Important caveat: robots.txt is a voluntary standard. It tells well-behaved bots what to do, but there's no technical enforcement. Some crawlers ignore it. And many sites supplement robots.txt with active bot detection — CAPTCHAs, rate limiting, browser fingerprinting — that we didn't measure here.

The Raw Numbers

For the data-curious, here's our methodology: we fetched robots.txt via HTTPS from 99 domains across 8 industry categories. 93 returned a parseable response. We parsed each file with Python's urllib.robotparser and checked can_fetch("/", bot) for each of eight AI user-agent strings. A site is marked as "blocking" a bot only if the parser determines a full-site disallow for that user-agent.

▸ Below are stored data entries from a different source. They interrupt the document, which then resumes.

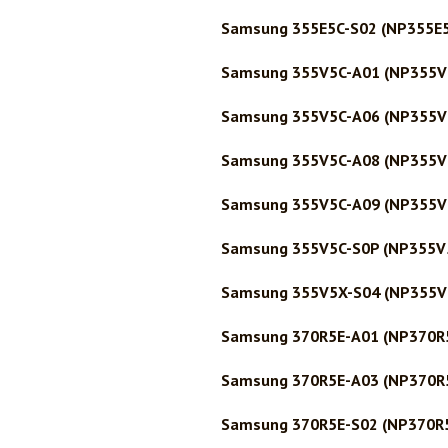
Samsung 355E5C-S02 (NP355E
Samsung 355V5C-A01 (NP355V
Samsung 355V5C-A06 (NP355V
Samsung 355V5C-A08 (NP355V
Samsung 355V5C-A09 (NP355V
Samsung 355V5C-S0P (NP355V
Samsung 355V5X-S04 (NP355V
Samsung 370R5E-A01 (NP370R
Samsung 370R5E-A03 (NP370R
Samsung 370R5E-S02 (NP370R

Sites that were unreachable, returned errors (rate limiting, auth proxies), or had no robots.txt are noted in the dataset but excluded from the blocking percentages. Having no robots.txt is effectively "allow all" per the spec.

Want to run this yourself? It's just HTTP requests:

curl -s https://nytimes.com/robots.txt | grep -A1 -i "gptbot\|claudebot\|perplexity"

# Or check a batch:
for site in nytimes.com github.com amazon.com; do
  echo "=== $site ==="
  curl -sL "https://$site/robots.txt" | grep -i "gptbot\|claudebot\|perplexity" 
done

The full dataset — CSV, JSON, and the Python script to reproduce it — is available in agent-bench's research directory. We'll keep updating it as the landscape evolves — because it's evolving fast.